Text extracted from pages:
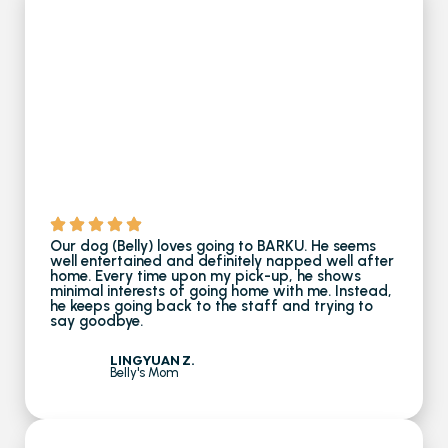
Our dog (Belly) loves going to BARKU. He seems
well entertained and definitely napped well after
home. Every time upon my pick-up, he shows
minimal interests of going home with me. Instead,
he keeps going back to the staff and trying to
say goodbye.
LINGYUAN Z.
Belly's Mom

...

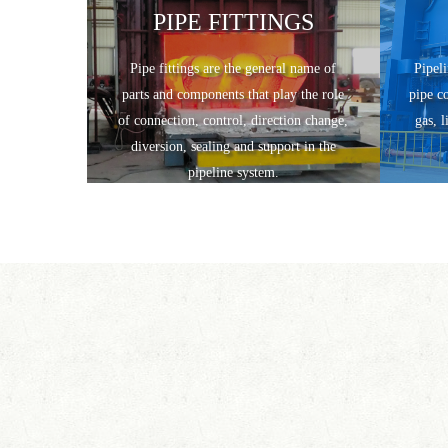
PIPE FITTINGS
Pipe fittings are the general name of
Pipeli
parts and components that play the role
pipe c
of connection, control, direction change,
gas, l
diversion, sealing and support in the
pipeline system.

> How to complete this task
From the items above, recast the lines starting at the one containing "Our dog (Belly)" and ending at the one containing "Belly's Mom" as a Markdown table with the columns Row and Line. Number each line in the Row column and skip any blank lines.

> The completed task
| Row | Line |
|---|---|
| 1 | Our dog (Belly) loves going to BARKU. He seems |
| 2 | well entertained and definitely napped well after |
| 3 | home. Every time upon my pick-up, he shows |
| 4 | minimal interests of going home with me. Instead, |
| 5 | he keeps going back to the staff and trying to |
| 6 | say goodbye. |
| 7 | LINGYUAN Z. |
| 8 | Belly's Mom |